WHAT TO PRODUCE >>
Could you output every one of the lines below as a two-column CSV with the columns field and value, one row per line? Put the text of each line in field and its answer in value, wrap each field in double quotes, replace any line breaks with spaces, and leave the pictures out.

Extracted data entries >>
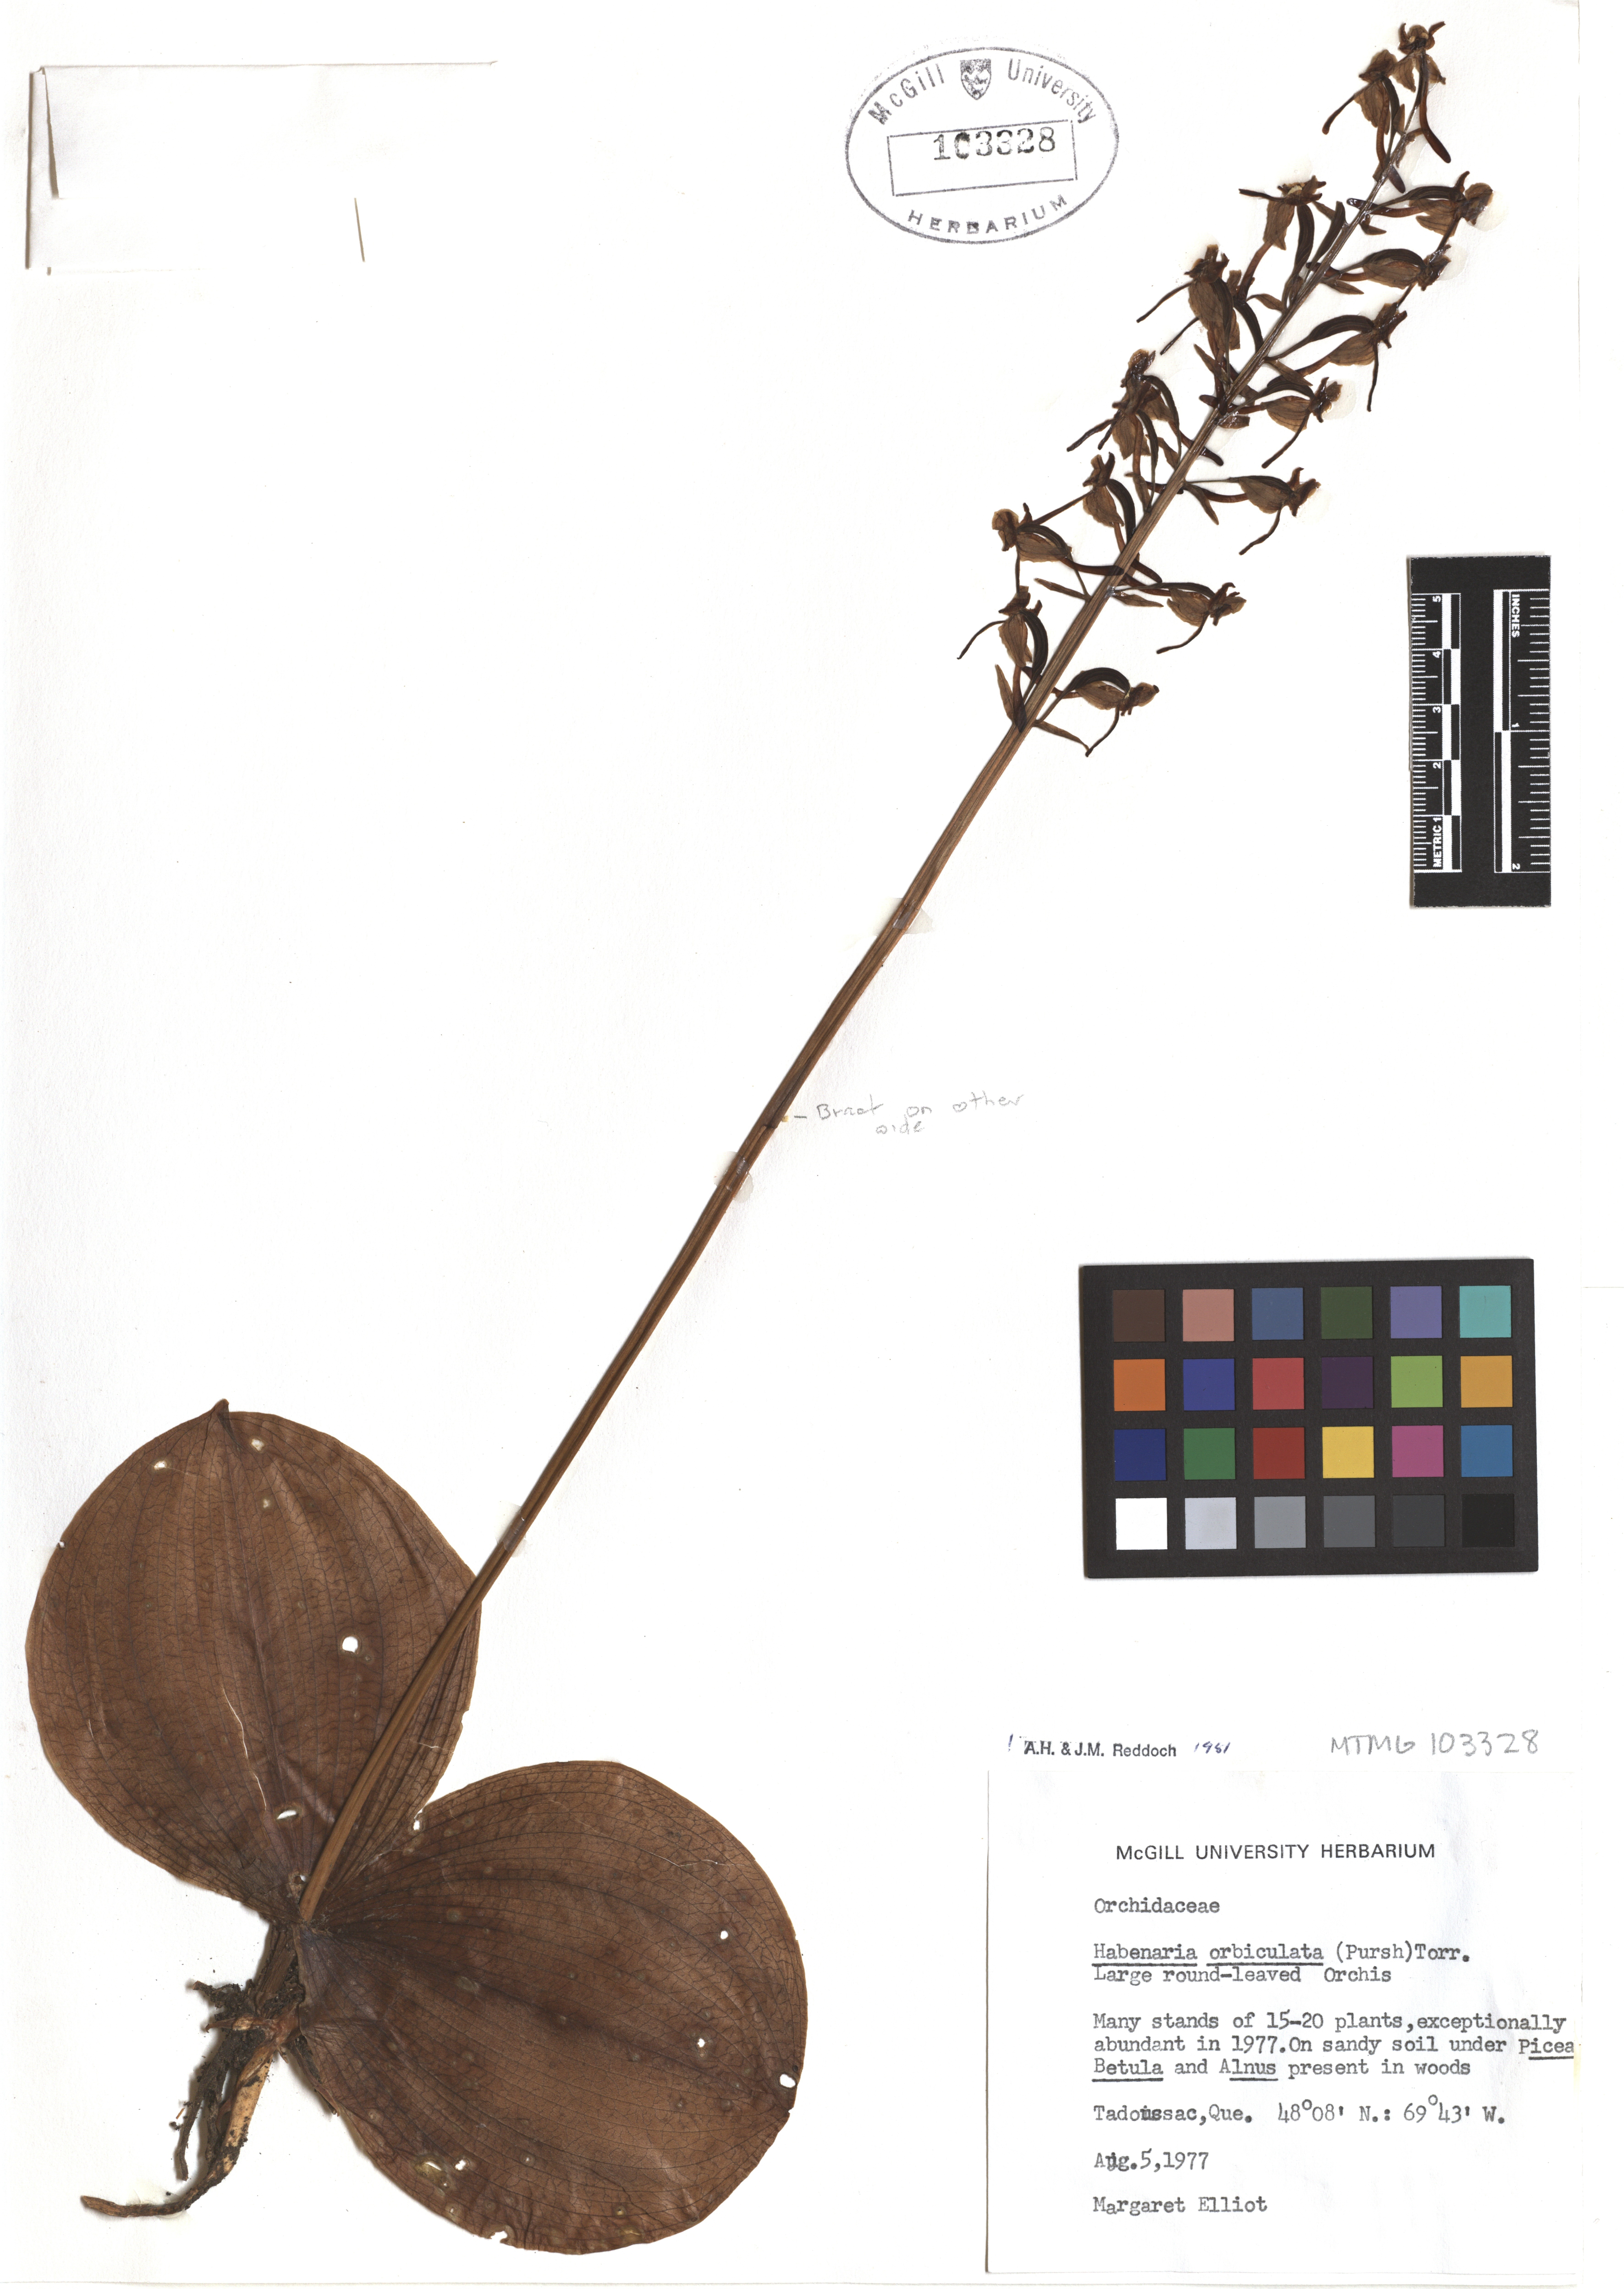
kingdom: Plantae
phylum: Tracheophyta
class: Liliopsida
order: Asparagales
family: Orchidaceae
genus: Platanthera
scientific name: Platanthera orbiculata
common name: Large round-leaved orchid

RESULT >>
field,value
"kingdom:","Plantae"
"phylum:","Tracheophyta"
"class:","Liliopsida"
"order:","Asparagales"
"family:","Orchidaceae"
"genus:","Platanthera"
"scientific name:","Platanthera orbiculata"
"common name:","Large round-leaved orchid"